Los católicos trabajamos para mantener a nuestras familias y pagamos nuestros impuestos para mantener las estructuras de nuestro Estado. Somos gente corriente y muy normal, como la mayoría de los españoles. Y como la mayoría tenemos nuestras propias creencias y nuestras convicciones, nuestros derechos y nuestros deberes y también nuestras propuestas para la solución de los graves problemas de nuestro tiempo. No queremos privilegios ni los pretendemos. Detestamos la intolerancia. Pero es evidente que defenderemos nuestra fe con nuestro ejemplo, con nuestra palabra y con nuestro voto. Pese a quién pese y se oponga quien se oponga. No tenemos ninguna añoranza por volver a las catacumbas.
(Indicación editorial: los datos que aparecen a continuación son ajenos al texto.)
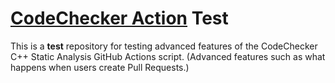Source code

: # [CodeChecker Action](http://github.com/whisperity/CodeChecker-Action) Test

This is a **test** repository for testing advanced features of the CodeChecker C++ Static Analysis GitHub Actions script.
(Advanced features such as what happens when users create Pull Requests.)
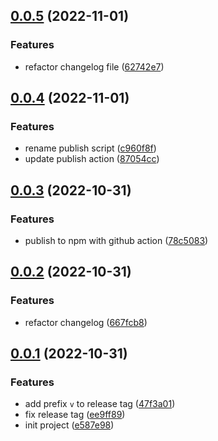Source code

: ## [0.0.5](https://github.com/wangkaiwd/mini-vite/compare/v0.0.4...v0.0.5) (2022-11-01)


### Features

* refactor changelog file ([62742e7](https://github.com/wangkaiwd/mini-vite/commit/62742e7b06516d8f9b3b23c443f30d9c177cca4a))



## [0.0.4](https://github.com/wangkaiwd/mini-vite/compare/v0.0.3...v0.0.4) (2022-11-01)


### Features

* rename publish script ([c960f8f](https://github.com/wangkaiwd/mini-vite/commit/c960f8f8133c537a955fa2b9879500b6dba1dd5f))
* update publish action ([87054cc](https://github.com/wangkaiwd/mini-vite/commit/87054cc366f77872a221d2da2c42ce8107f7d991))



## [0.0.3](https://github.com/wangkaiwd/mini-vite/compare/v0.0.2...v0.0.3) (2022-10-31)


### Features

* publish to npm with github action ([78c5083](https://github.com/wangkaiwd/mini-vite/commit/78c508357e7443e59fa9d889a85161bd56861afe))



## [0.0.2](https://github.com/wangkaiwd/mini-vite/compare/v0.0.1...v0.0.2) (2022-10-31)


### Features

* refactor changelog ([667fcb8](https://github.com/wangkaiwd/mini-vite/commit/667fcb81609a3988bed43ad5521c2b03d5508d8b))



## [0.0.1](https://github.com/wangkaiwd/mini-vite/compare/e587e9886010a5e15e7b357b247886fb1f2ad3cf...v0.0.1) (2022-10-31)


### Features

* add prefix `v` to release tag ([47f3a01](https://github.com/wangkaiwd/mini-vite/commit/47f3a012fb5c436a8e8431a9f527b75622af115a))
* fix release tag ([ee9ff89](https://github.com/wangkaiwd/mini-vite/commit/ee9ff89b0b6f1d09a1c6616f91d18829d94e2bb7))
* init project ([e587e98](https://github.com/wangkaiwd/mini-vite/commit/e587e9886010a5e15e7b357b247886fb1f2ad3cf))



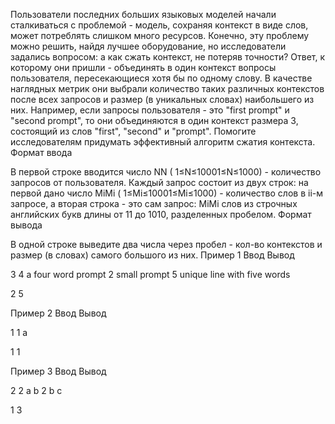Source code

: Пользователи последних больших языковых моделей начали сталкиваться с проблемой - модель, сохраняя контекст в виде слов, может потреблять слишком много ресурсов. Конечно, эту проблему можно решить, найдя лучшее оборудование, но исследователи задались вопросом: а как сжать контекст, не потеряв точности? Ответ, к которому они пришли - объединять в один контекст вопросы пользователя, пересекающиеся хотя бы по одному слову. В качестве наглядных метрик они выбрали количество таких различных контекстов после всех запросов и размер (в уникальных словах) наибольшего из них. Например, если запросы пользователя - это "first prompt" и "second prompt", то они объединяются в один контекст размера 3, состоящий из слов "first", "second" и "prompt". Помогите исследователям придумать эффективный алгоритм сжатия контекста.
Формат ввода

В первой строке вводится число NN ( 1≤N≤10001≤N≤1000) - количество запросов от пользователя. Каждый запрос состоит из двух строк: на первой дано число MiMi​ ( 1≤Mi≤10001≤Mi​≤1000) - количество слов в ii-м запросе, а вторая строка - это сам запрос: MiMi​ слов из строчных английских букв длины от 11 до 1010, разделенных пробелом.
Формат вывода

В одной строке выведите два числа через пробел - кол-во контекстов и размер (в словах) самого большого из них.
Пример 1
Ввод
Вывод

3
4
a four word prompt
2
small prompt
5
unique line with five words

	

2 5

Пример 2
Ввод
Вывод

1
1
a

	

1 1

Пример 3
Ввод
Вывод

2
2
a b
2
b c

	

1 3

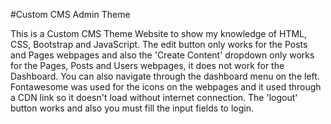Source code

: #Custom CMS Admin Theme

This is a Custom CMS Theme Website to show my knowledge of HTML, CSS, Bootstrap and JavaScript. The edit button only works for the Posts and Pages webpages and also the 'Create Content' dropdown only works for the Pages, Posts and Users webpages, it does not work for the Dashboard. You can also navigate through the dashboard menu on the left. Fontawesome was used for the icons on the webpages and it used through a CDN link so it doesn't load without internet connection. The 'logout' button works and also you must fill the input fields to login. 
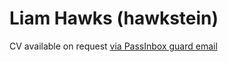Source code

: # Liam Hawks (hawkstein)

CV available on request [via PassInbox guard email](cv-request.antelope369@passinbox.com)
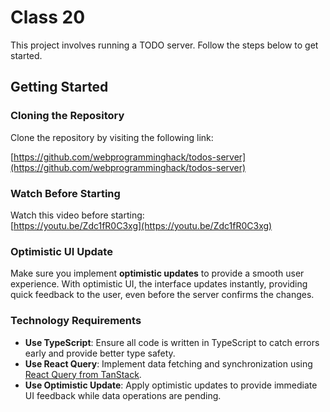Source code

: # Class 20

This project involves running a TODO server. Follow the steps below to get started.

## Getting Started

### Cloning the Repository

Clone the repository by visiting the following link:

[https://github.com/webprogramminghack/todos-server](https://github.com/webprogramminghack/todos-server)

### Watch Before Starting

Watch this video before starting:  
[https://youtu.be/Zdc1fR0C3xg](https://youtu.be/Zdc1fR0C3xg)

### Optimistic UI Update

Make sure you implement **optimistic updates** to provide a smooth user experience. With optimistic UI, the interface updates instantly, providing quick feedback to the user, even before the server confirms the changes.

### Technology Requirements

- **Use TypeScript**: Ensure all code is written in TypeScript to catch errors early and provide better type safety.
- **Use React Query**: Implement data fetching and synchronization using [React Query from TanStack](https://tanstack.com/query/latest).
- **Use Optimistic Update**: Apply optimistic updates to provide immediate UI feedback while data operations are pending.
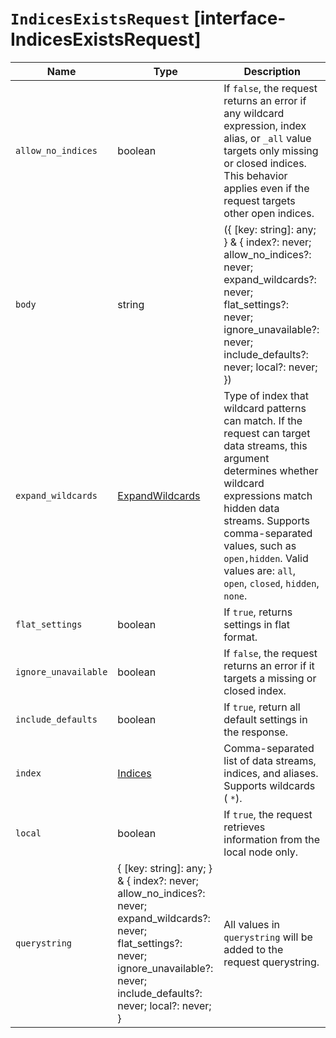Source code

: # `IndicesExistsRequest` [interface-IndicesExistsRequest]

| Name | Type | Description |
| - | - | - |
| `allow_no_indices` | boolean | If `false`, the request returns an error if any wildcard expression, index alias, or `_all` value targets only missing or closed indices. This behavior applies even if the request targets other open indices. |
| `body` | string | ({ [key: string]: any; } & { index?: never; allow_no_indices?: never; expand_wildcards?: never; flat_settings?: never; ignore_unavailable?: never; include_defaults?: never; local?: never; }) | All values in `body` will be added to the request body. |
| `expand_wildcards` | [ExpandWildcards](./ExpandWildcards.md) | Type of index that wildcard patterns can match. If the request can target data streams, this argument determines whether wildcard expressions match hidden data streams. Supports comma-separated values, such as `open,hidden`. Valid values are: `all`, `open`, `closed`, `hidden`, `none`. |
| `flat_settings` | boolean | If `true`, returns settings in flat format. |
| `ignore_unavailable` | boolean | If `false`, the request returns an error if it targets a missing or closed index. |
| `include_defaults` | boolean | If `true`, return all default settings in the response. |
| `index` | [Indices](./Indices.md) | Comma-separated list of data streams, indices, and aliases. Supports wildcards ( `*`). |
| `local` | boolean | If `true`, the request retrieves information from the local node only. |
| `querystring` | { [key: string]: any; } & { index?: never; allow_no_indices?: never; expand_wildcards?: never; flat_settings?: never; ignore_unavailable?: never; include_defaults?: never; local?: never; } | All values in `querystring` will be added to the request querystring. |
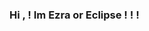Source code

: ### Hi , ! Im Ezra or Eclipse ! ! !

<!--
**MoonyCloudyArt/MoonyCloudyArt** is a ✨ _special_ ✨ repository because its `README.md` (this file) appears on your GitHub profile.

Here are some ideas to get you started:

- 🔭 I’m currently working on getting more money ! <br/>
- 🌱 I’m currently learning coding and more languages ! <br/>
- 👯 I’m looking to get commissions for any kind of art ! <br/>
- 🤔 I’m looking for help with coding or anything in general <br/>
- 💬 Ask me about anything ! ! <br/>
- 📫 How to reach me: TIKTOK, INSTA, OR DISCORD (I use web so i dont get notifications so the first two are preferable.) <br/>
- 😄 Pronouns: She / Her ! <br/>
- ⚡ Fun fact: Ive been drawing since 2019 ! <br/>
-->
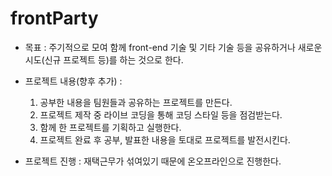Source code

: # frontParty

- 목표 : 주기적으로 모여 함께 front-end 기술 및 기타 기술 등을 공유하거나 새로운 시도(신규 프로젝트 등)를 하는 것으로 한다.
- 프로젝트 내용(향후 추가) :
  1. 공부한 내용을 팀원들과 공유하는 프로젝트를 만든다.
  2. 프로젝트 제작 중 라이브 코딩을 통해 코딩 스타일 등을 점검받는다.
  3. 함께 한 프로젝트를 기획하고 실행한다.
  4. 프로젝트 완료 후 공부, 발표한 내용을 토대로 프로젝트를 발전시킨다.

- 프로젝트 진행 : 
  재택근무가 섞여있기 때문에 온오프라인으로 진행한다.
  
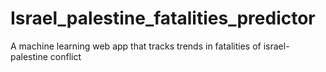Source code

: # Israel_palestine_fatalities_predictor
A machine learning web app that tracks trends in fatalities of israel-palestine conflict 
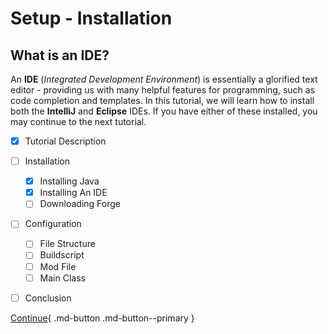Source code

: # Setup - Installation
## What is an IDE?
An **IDE** (*Integrated Development Environment*) is essentially a glorified text editor - providing us with many helpful features for programming, such as code completion and templates.
In this tutorial, we will learn how to install both the **IntelliJ** and **Eclipse** IDEs. If you have either of these installed, you may continue to the next tutorial.

- [x] Tutorial Description
- [ ] Installation
    * [x] Installing Java
    * [x] Installing An IDE
    * [ ] Downloading Forge
- [ ] Configuration
    * [ ] File Structure
    * [ ] Buildscript
    * [ ] Mod File
    * [ ] Main Class
- [ ] Conclusion


[Continue](/wiki/1.19.x/Setup/Installation/forge){ .md-button .md-button--primary }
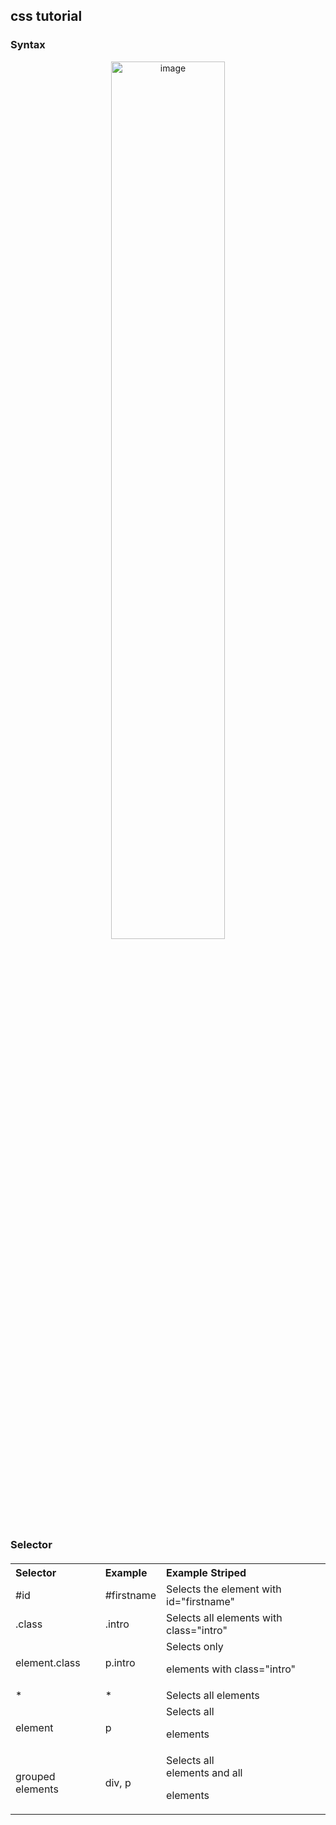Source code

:## css tutorial
### Syntax
<div align=center>
  <img src="https://www.w3schools.com/css/img_selector.gif" alt="image" style="width:60%;text-align:center" />
</div>

### Selector
<div class="container">
  <table class="selector" style="margin: 20px 0; text-align: left !important">
    <tbody>
      <tr style="font-weight:bold">
        <th>Selector</th>
        <th>Example</th>
        <th>Example Striped</th>
      </tr>
      <tr>
        <td>#id</th>
        <td>#firstname</th>
        <td>Selects the element with id="firstname"</th>
      </tr>
      <tr>
        <td>.class</th>
        <td>.intro</th>
        <td>Selects all elements with class="intro"</th>
      </tr>
      <tr>
        <td>element.class</th>
        <td>p.intro</th>
        <td>Selects only <p> elements with class="intro"</th>
      </tr>
      <tr>
        <td>*</th>
        <td>*</th>
        <td>Selects all elements</th>
      </tr>
      <tr>
        <td>element</th>
        <td>p</th>
        <td>Selects all <p> elements</th>
      </tr>
      <tr>
        <td>grouped elements</th>
        <td>div, p</th>
        <td>Selects all <div> elements and all <p> elements</th>
      </tr>
    </tbody>
  </table>
</div>

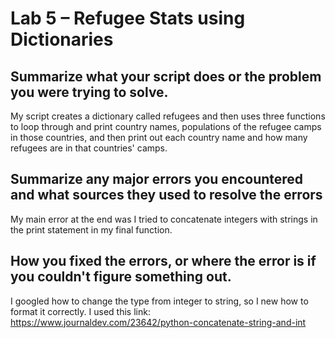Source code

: # Lab 5 – Refugee Stats using Dictionaries
## Summarize what your script does or the problem you were trying to solve.
My script creates a dictionary called refugees and then uses three functions to loop through and print country names, populations of the refugee camps in those countries, and then print out each country name and how many refugees are in that countries' camps.
## Summarize any major errors you encountered and what sources they used to resolve the errors
My main error at the end was I tried to concatenate integers with strings in the print statement in my final function. 
## How you fixed the errors, or where the error is if you couldn't figure something out.
I googled how to change the type from integer to string, so I new how to format it correctly. I used this link: https://www.journaldev.com/23642/python-concatenate-string-and-int

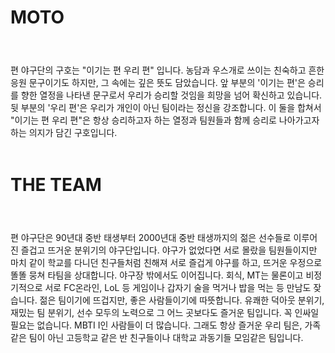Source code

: <h2 style="font-size:2em;">MOTO</h2><br>
<br>
편 야구단의 구호는 "이기는 편 우리 편" 입니다. 농담과 우스개로 쓰이는 친숙하고 흔한 응원 문구이기도 하지만, 그 속에는 깊은 뜻도 담았습니다. 앞 부분의 '이기는 편'은 승리를 향한 열정을 나타낸 문구로서 우리가 승리할 것임을 희망을 넘어 확신하고 있습니다. 뒷 부분의 '우리 편'은 우리가 개인이 아닌 팀이라는 정신을 강조합니다. 이 둘을 합쳐서 "이기는 편 우리 편"은 항상 승리하고자 하는 열정과 팀원들과 함께 승리로 나아가고자 하는 의지가 담긴 구호입니다.<br>
<br>

<h2 style="font-size:2em;">THE TEAM</h2><br>
<br>
편 야구단은 90년대 중반 태생부터 2000년대 중반 태생까지의 젊은 선수들로 이루어진 즐겁고 뜨거운 분위기의 야구단입니다. 야구가 없었다면 서로 몰랐을 팀원들이지만 마치 같이 학교를 다니던 친구들처럼 친해져 서로 즐겁게 야구를 하고, 뜨거운 우정으로 똘똘 뭉쳐 타팀을 상대합니다. 야구장 밖에서도 이어집니다. 회식, MT는 물론이고 비정기적으로 서로 FC온라인, LoL 등 게임이나 갑자기 술을 먹거나 밥을 먹는 등 만남도 잦습니다. 젊은 팀이기에 뜨겁지만, 좋은 사람들이기에 따뜻합니다. 유쾌한 덕아웃 분위기, 재밌는 팀 분위기, 선수 모두의 노력으로 그 어느 곳보다도 즐거운 팀입니다. 꼭 인싸일 필요는 없습니다. MBTI I인 사람들이 더 많습니다. 그래도 항상 즐거운 우리 팀은, 가족같은 팀이 아닌 고등학교 같은 반 친구들이나 대학교 과동기들 모임같은 팀입니다.<br>
<br>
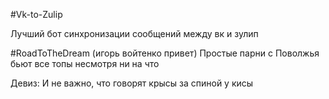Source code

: #Vk-to-Zulip

Лучший бот синхронизации сообщений между вк и зулип

#RoadToTheDream (игорь войтенко привет)
Простые парни с Поволжья бьют все топы несмотря ни на что

Девиз: И не важно, что говорят крысы за спиной у кисы
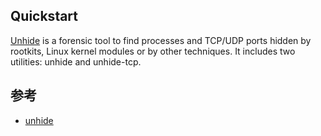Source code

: ## Quickstart

[Unhide](https://www.kali.org/tools/unhide/) is a forensic tool to find processes and TCP/UDP ports hidden by rootkits, Linux kernel modules or by other techniques. It includes two utilities: unhide and unhide-tcp.

## 参考

- [unhide](https://www.kali.org/tools/unhide/)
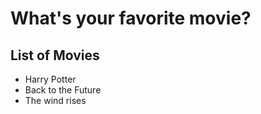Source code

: # What's your favorite movie?

## List of Movies  
- Harry Potter    
- Back to the Future
- The wind rises

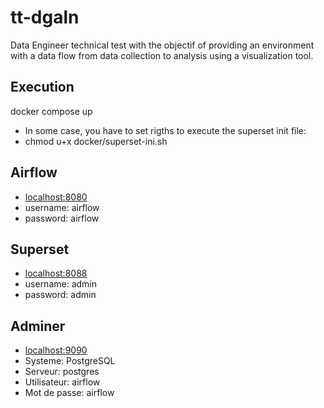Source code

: # tt-dgaln
Data Engineer technical test with the objectif of providing an environment with
a data flow from data collection to analysis using a visualization tool.

## Execution
docker compose up
 - In some case, you have to set rigths to execute the superset init file:
 - chmod u+x docker/superset-ini.sh

## Airflow
 - [localhost:8080](http://localhost:8080)
 - username: airflow
 - password: airflow



## Superset
 - [localhost:8088](http://localhost:8088)
 - username: admin
 - password: admin


## Adminer
 - [localhost:9090](http://localhost:9090)
 - Systeme: PostgreSQL
 - Serveur: postgres
 - Utilisateur: airflow
 - Mot de passe: airflow
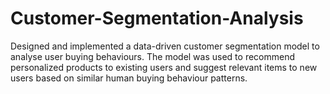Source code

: # Customer-Segmentation-Analysis
Designed and implemented a data-driven customer segmentation model to analyse user buying behaviours. The model was used to recommend personalized products to existing users and suggest relevant items to new users based on similar human buying behaviour patterns.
Llegados a este punto, quizás habrá que sacar a muchos católicos del amable y confortable refugio de ciertas sacristías y llevarlos a los estadios, al aire libre, al frente –como se dice en la jerga militar- donde se libran las grandes batallas de nuestro tiempo. A las asociaciones culturales, a los municipios, a los colegios profesionales, a la prensa y a los medios de comunicación social; a los partidos, a los sindicatos y de una manera especial a los parlamentos, en general a los centros de decisión política. Y digo a los parlamentos, porque en estas asambleas nacen convertidas en leyes las grandes decisiones que tanto pueden purificar y engrandecer una sociedad, como corromperla y destruirla (por ejemplo, la Ley de Aborto o la destrucción sin contemplaciones de la libertad de enseñanza cuyos abanderados en este antiguo Reino de Valencia son los intolerantes de Compromís, Mónica Oltra y Vicente Marzá). Y no vale aquello tan manido y acomodaticio de que todos los políticos son iguales. Igual de sinvergüenzas, claro. No es cierto; a nuestro alrededor hay políticos generosos y valientes, sin complejos y otros que se dejan jirones de su honra en el camino, con cicatrices bien visibles por el gran delito de haber vencido una vez y otra al adversario. Tenemos ejemplos muy próximos .
Edward Gibbon –un luterano, renegado del catolicismo-, el conocido autor de una gran obra titulada “Historia y decadencia del Imperio Romano” nos da algunas claves sobre la decisión de Constantino de firmar el edicto de Milán en el año 313. Según Gibbon, en los estertores de aquel gran imperio, donde la corrupción minaba toda posibilidad de redención, las comunidades cristianas eran todo un ejemplo de honradez. Y esa honradez es la que cautivó a Constantino y la que le guió, por pura necesidad, a designar a muchos cristianos para ocupar altos cargos en la administración pública, en la justicia o en el ejército.
Actualmente, hay signos esperanzadores de que, una vez más, los católicos son ejemplo de honradez y coherencia. Obispos y sacerdotes que entregan el diez por ciento de sus escasos emolumentos para mitigar el hambre de muchos; la labor grandiosa y llena de majestad de Cáritas o de Manos Unidas, los comedores parroquiales para emigrantes o la ingente labor en este sentido llevada a cabo por el Padre Ricardo, etc….Y miles de ejemplos más, a veces llevados en comunión con gentes que no son creyentes pero que coinciden con nosotros en valores esenciales como la defensa de la dignidad de la vida.